Защищенность сети зависит от конфигурации программного обеспечения. Для ОС UNIX определенную угрозу предоставляют так называемые r-команды. Эти команды используют файлы /etc/hosts.equiv и .hosts. Следует проверить эти файлы и /etc/hosts.ltd на наличие символа (+). Нужно помнить, что файл .hosts имеется в каталоге каждого пользователя. Если в вашей сети используется UUCP, удалите все неиспользуемые команды из файла L.cmds, выполните команды chown root L.cmds, chown uucp L.sys и chmod 600 L.sys. Эти меры сделают вашу систему более устойчивой против нежелательных вторжений. Корректная конфигурация NFS и sendmail сделает систему еще безопаснее. Дальнейшей безопасности будет способствовать сокращение списка системных (secure) терминалов (файлы /etc/ttys и /etc/ttytab).

Но само по себе этого недостаточно - администраторы должны постоянно контролировать ситуацию. Для этого рекомендуется регулярно выполнять команды who и ps, которые сообщают список активных пользователей и процессов. Команды ps -aux для BSD и ps -ef для System 5 выведут на экран список пользователей, которые инициировали активные процессы. Вы можете также воспользоваться командой ls -lR, чтобы просмотреть принадлежность и уровни доступности файлов в каталоге. Хакеры часто оставляют на диске файлы, чтобы облегчить себе в будущем доступ или обеспечить системные привилегии. Для контроля ситуации следует время от времени выполнять команду ls -a | grep ‘^\.’, которая ищет файлы, начинающиеся с символа точка. Хакеры часто полагают, что пользователь воспримет файлы типа .mail или .xxxx как системные, и не будет беспокоиться.
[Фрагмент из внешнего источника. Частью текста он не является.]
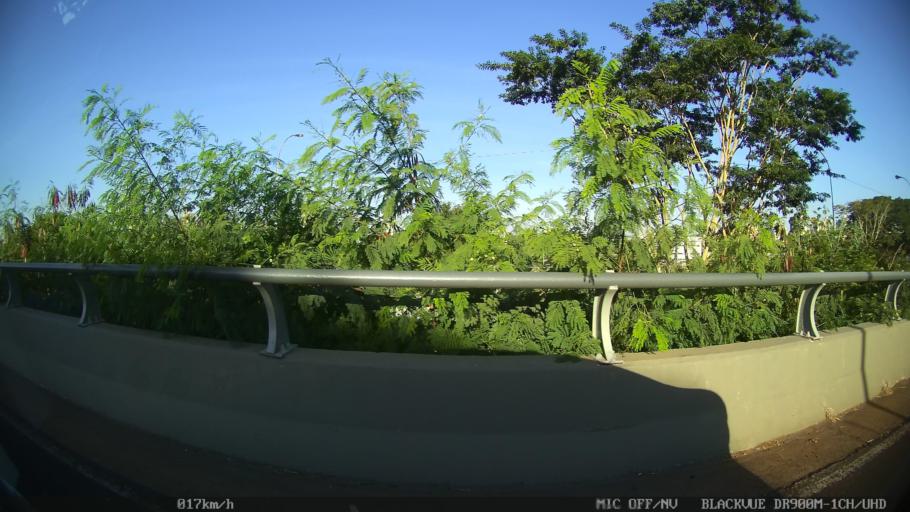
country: BR
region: Sao Paulo
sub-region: Sao Jose Do Rio Preto
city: Sao Jose do Rio Preto
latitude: -20.8050
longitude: -49.3795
Если вами найдены файлы, вызывающие подозрения, следует немедленно проконсультироваться с администратором сети.

Объектом самого пристального внимания должны быть файлы /etc/inetd.conf, /etc/hosts.equiv, /etc/hosts.ltd, /etc/passwd и .rhosts. Доступ к ним должен быть ограничен, их копии полезно хранить в недоступном месте. Полезно также записать в отдельный файл основные параметры ваших рабочих файлов, это позволит вам заметить факт их модификации. Чтобы обнаружить “сюрпризы”, оставленные непрошеными визитерами, можно воспользоваться командой find / -user root -perm -4000 -print, которая ищет файлы, принадлежащие root и устанавливающие уровень привилегий -4000. Команда Find может использоваться для проверки уровня доступа к жизненно важным файлам (-perm -2 или -perm -2000), a также файлов без определенного хозяина (-nouser -o -nogroup). Последние файлы должны быть удалены.


Инсайдеры

Интуитивно большинство людей считает, что угроза исходит от посторонних людей или врагов, живущих где-то далеко. На практике чаще объекты атакуются из локальной сети. Но ситуация на самом деле еще хуже. В качестве одной из наиболее опастных персон следует рассматривать сетевого администратора. Администратор имеет доступ ко всем файлам в системе и, даже если они зашифрованы неизвестным ему ключом, он может без труда их повредить или стереть. А в некоторых файлах может содержаться критическая для существования фирмы информация (описания технологий, списки клиентов, планы инвестиций и пр.). А сетевой администаратор обычный человек, как правило достаточно тщеславный, обидчивый, а в некоторых случаях и корыстолюбивый. По этой причине формируя политику сетевой безопасности следует учитывать и этот фактор. Практически этого можно достичь, разделив полномочия сетевого администратора и администратора безопасности, лишив первого доступа к определенным каталогам.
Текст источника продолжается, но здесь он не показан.